Stated goal: Rewrite these lines, replacing "latitude" with "lat" wherever it occurs and leaving everything else unchanged. Omit the pictures from your answer.

═════ Records for the exercise

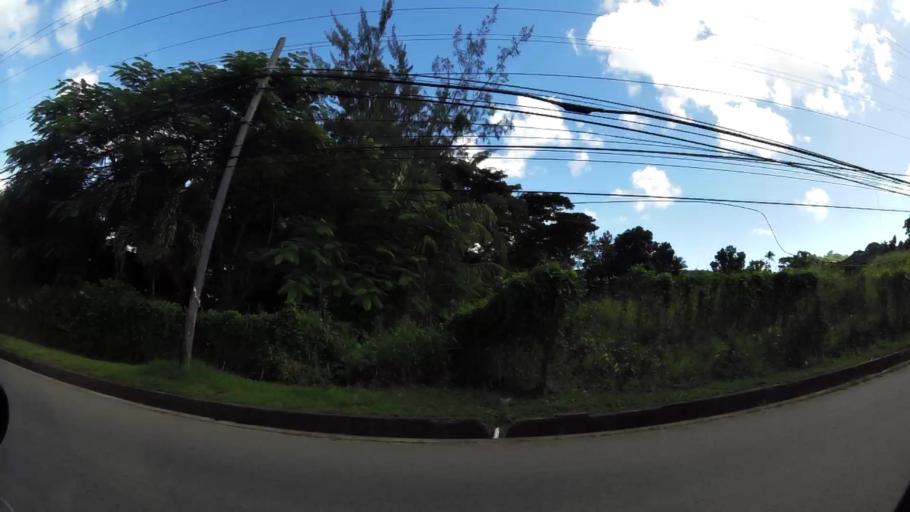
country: TT
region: Tobago
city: Scarborough
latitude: 11.2086
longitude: -60.7796
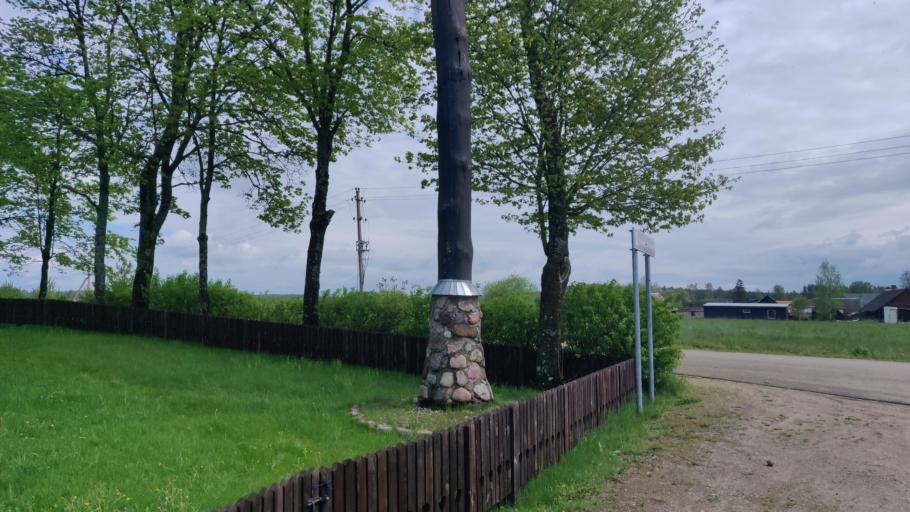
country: LT
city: Baltoji Voke
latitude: 54.5517
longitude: 25.1223
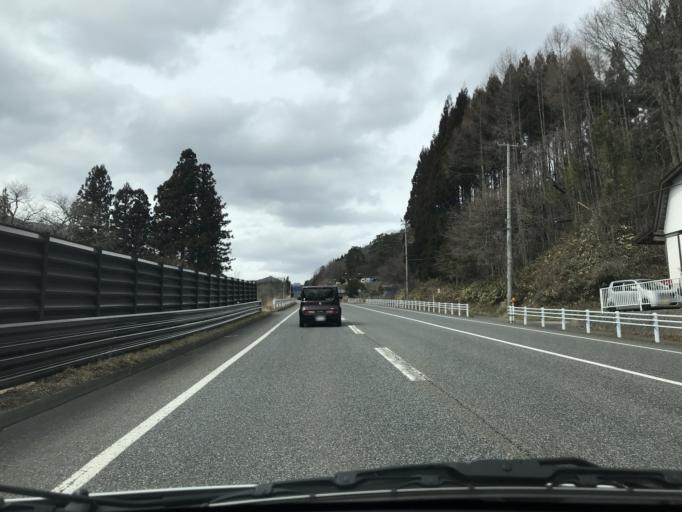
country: JP
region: Iwate
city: Tono
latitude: 39.3383
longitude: 141.4434
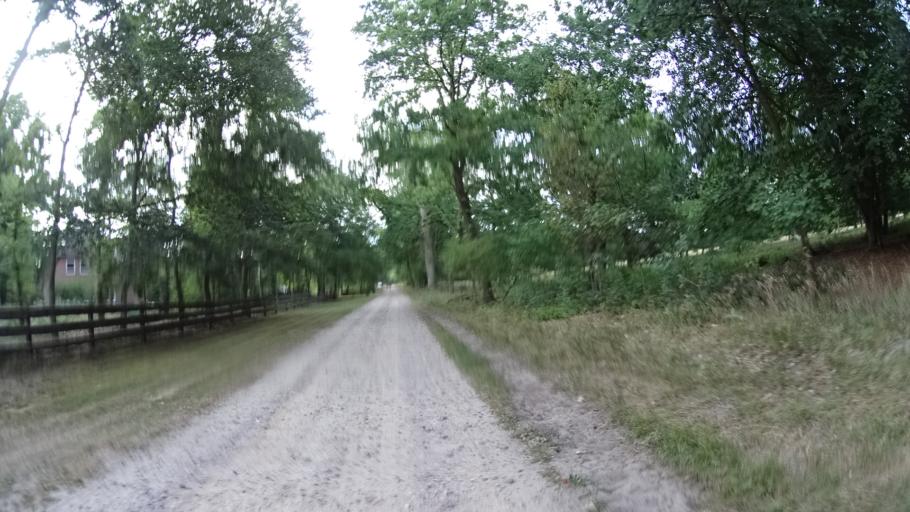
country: DE
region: Lower Saxony
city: Handeloh
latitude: 53.2143
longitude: 9.8807
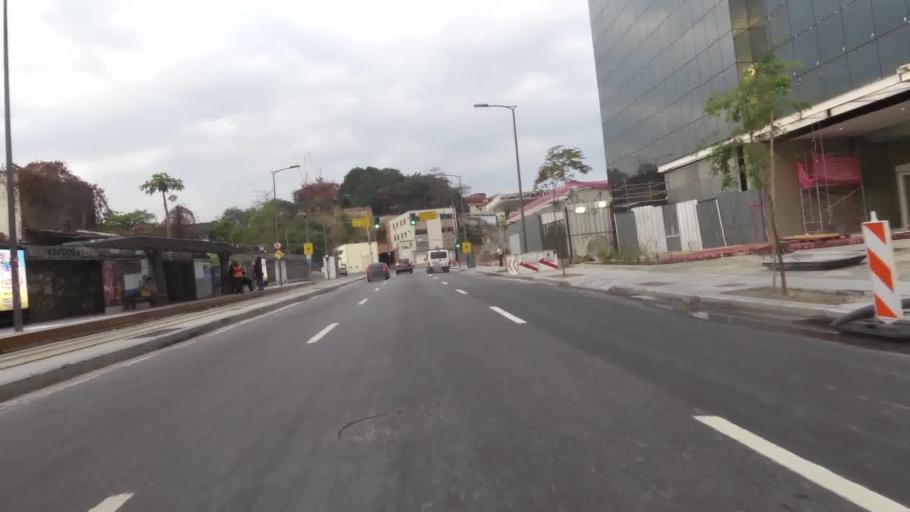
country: BR
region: Rio de Janeiro
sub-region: Rio De Janeiro
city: Rio de Janeiro
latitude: -22.8969
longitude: -43.2021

══════════

Written solution:
country: TT
region: Tobago
city: Scarborough
lat: 11.2086
longitude: -60.7796
country: LT
city: Baltoji Voke
lat: 54.5517
longitude: 25.1223
country: JP
region: Iwate
city: Tono
lat: 39.3383
longitude: 141.4434
country: DE
region: Lower Saxony
city: Handeloh
lat: 53.2143
longitude: 9.8807
country: BR
region: Rio de Janeiro
sub-region: Rio De Janeiro
city: Rio de Janeiro
lat: -22.8969
longitude: -43.2021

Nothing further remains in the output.